Screen Shot 2023-07-26 at 8 30 06 PM

Methodology

  1. Gather all course content with custom web scraper. Note: in order to have this program run correctly, the user must have a valid login for the University of Michigan Canvas page.
  2. Create a Vector Space Model to weight and tokenize words from each dataset.
  3. Weight the vectors using the tf-idf and word2vec algorithms.
  4. Input a query of varying styles: administrative, conceptual, informative, etc.
  5. Use cosine similarity scores to find the most relevant documents for the given query.
  6. Evaluate the precision and recall scores for both weighting schemes used in the Vector Space Models.

Model Analysis

The purpose of creating two Vector Space Models for this project was to see how beneficial the weighting scheme provided in the word2vec package in python is.

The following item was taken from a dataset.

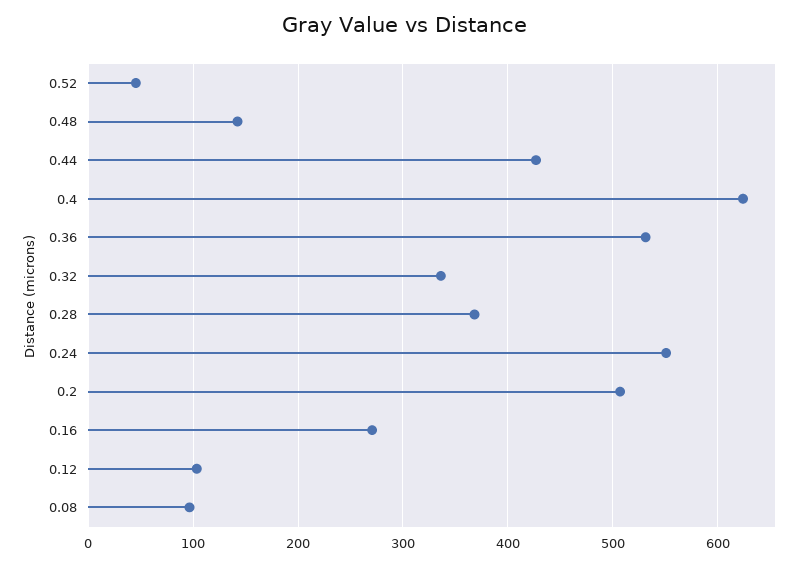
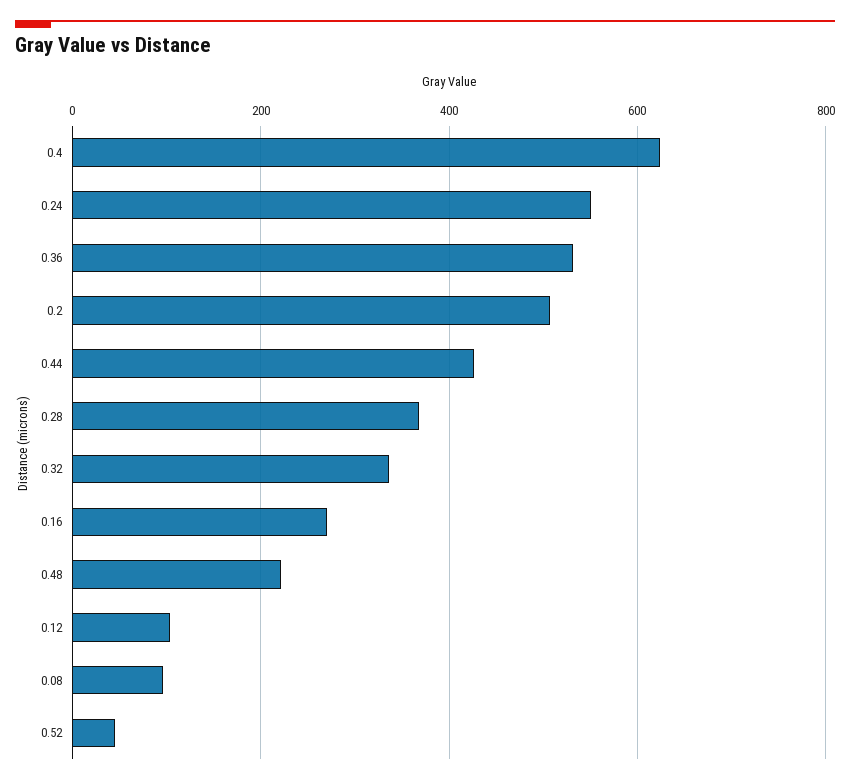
0.48: 140 -> 220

In addition, the tf-idf weighting scheme specifically utilizes the ratio of thefrequency of a term in a document to the overall document length.

Screen Shot 2023-07-26 at 8 33 22 PM

Above is a graphical representation of the cosine similarity scores obtained from the input query “calculate tf-idf.” Across all queries, the tf-idf model produced better precision and recall scores. The conclusion reached about this is that the tf-idf model focuses more on the number of times a term appears in a document, whereas the word2vec model focuses on the distance between words in a sentence. In addition, queries that involve more conceptual wording seemed to produce better results for relevant documents.